WYODRĘBNIONE WPISY:
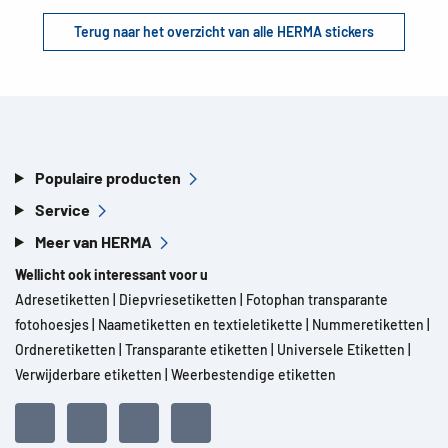
Terug naar het overzicht van alle HERMA stickers
Populaire producten
Service
Meer van HERMA
Wellicht ook interessant voor u
Adresetiketten
|
Diepvriesetiketten
|
Fotophan transparante
fotohoesjes
|
Naametiketten en textieletikette
|
Nummeretiketten
|
Ordneretiketten
|
Transparante etiketten
|
Universele Etiketten
|
Verwijderbare etiketten
|
Weerbestendige etiketten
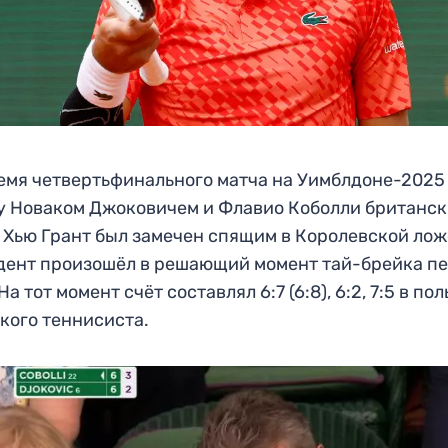
емя четвертьфинального матча на Уимблдоне-2025
 Новаком Джоковичем и Флавио Коболли британс
 Хью Грант был замечен спящим в Королевской лож
ент произошёл в решающий момент тай-брейка пе
На тот момент счёт составлял 6:7 (6:8), 6:2, 7:5 в пол
кого теннисиста.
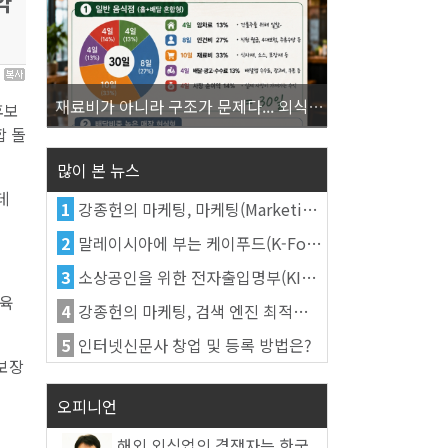
약
0
재료비가 아니라 구조가 문제다... 외식업 수익을 결정하는 진짜 숫자의 비밀
후보
합 돌
많이 본 뉴스
데
1
강종헌의 마케팅, 마케팅(Marketing)의 정의
2
말레이시아에 부는 케이푸드(K-Food) 열풍, 김치가 이어간다
3
소상공인을 위한 전자출입명부(KI-Pass)를 활용한다
교육
4
강종헌의 마케팅, 검색 엔진 최적화(SEO, Search Engine Optimization)란
5
인터넷신문사 창업 및 등록 방법은?
 보장
오피니언
해외 외식업의 경쟁자는 한국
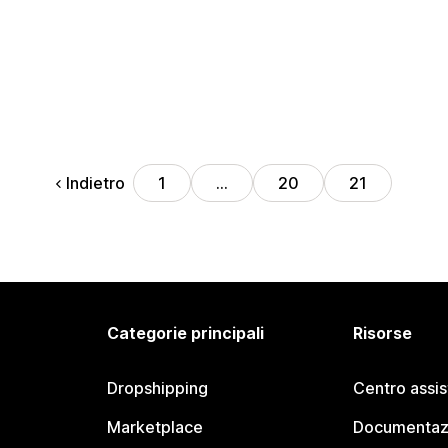
Indietro
1
…
20
21
Categorie principali
Risorse
Dropshipping
Centro assi
Marketplace
Documentaz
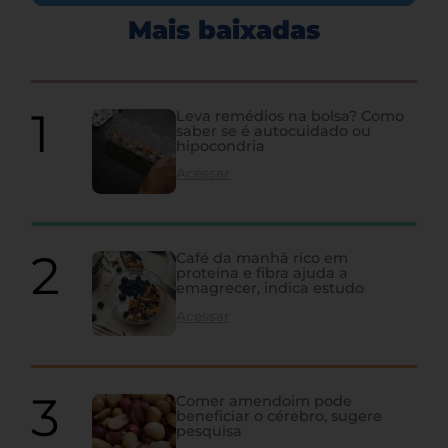
Mais baixadas
Leva remédios na bolsa? Como
saber se é autocuidado ou
hipocondria
Acessar
Café da manhã rico em
proteína e fibra ajuda a
emagrecer, indica estudo
Acessar
Comer amendoim pode
beneficiar o cérebro, sugere
pesquisa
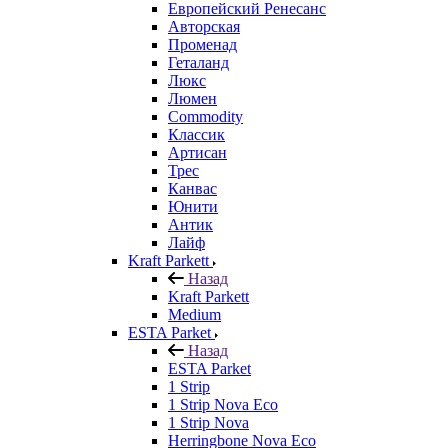
Европейский Ренесанс
Авторская
Променад
Геталанд
Люкс
Люмен
Commodity
Классик
Артисан
Трес
Канвас
Юнити
Антик
Лайф
Kraft Parkett
Назад
Kraft Parkett
Medium
ESTA Parket
Назад
ESTA Parket
1 Strip
1 Strip Nova Eco
1 Strip Nova
Herringbone Nova Eco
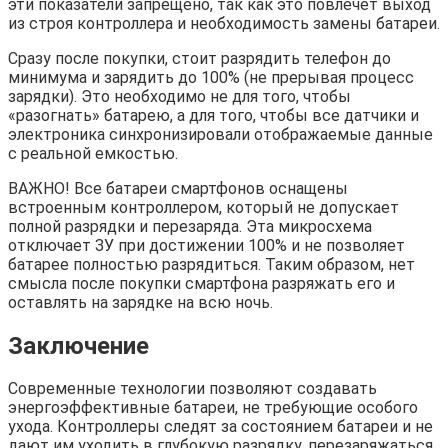
эти показатели запрещено, так как это повлечет выход
из строя контроллера и необходимость замены батареи.
Сразу после покупки, стоит разрядить телефон до
минимума и зарядить до 100% (не прерывая процесс
зарядки). Это необходимо не для того, чтобы
«разогнать» батарею, а для того, чтобы все датчики и
электроника синхронизировали отображаемые данные
с реальной емкостью.
ВАЖНО! Все батареи смартфонов оснащены
встроенным контроллером, который не допускает
полной разрядки и перезаряда. Эта микросхема
отключает ЗУ при достижении 100% и не позволяет
батарее полностью разрядиться. Таким образом, нет
смысла после покупки смартфона разряжать его и
оставлять на зарядке на всю ночь.
Заключение
Современные технологии позволяют создавать
энергоэффективные батареи, не требующие особого
ухода. Контроллеры следят за состоянием батареи и не
дают им уходить в глубокую разрядку, перезаряжаться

CO ZROBISZ: Przepisz wiernie wiersze materiału od wiersza, w którym występuje „эти показатели запрещено, так”, do wiersza z „все датчики и” włącznie.

WYNIK:
эти показатели запрещено, так как это повлечет выход
из строя контроллера и необходимость замены батареи.
Сразу после покупки, стоит разрядить телефон до
минимума и зарядить до 100% (не прерывая процесс
зарядки). Это необходимо не для того, чтобы
«разогнать» батарею, а для того, чтобы все датчики и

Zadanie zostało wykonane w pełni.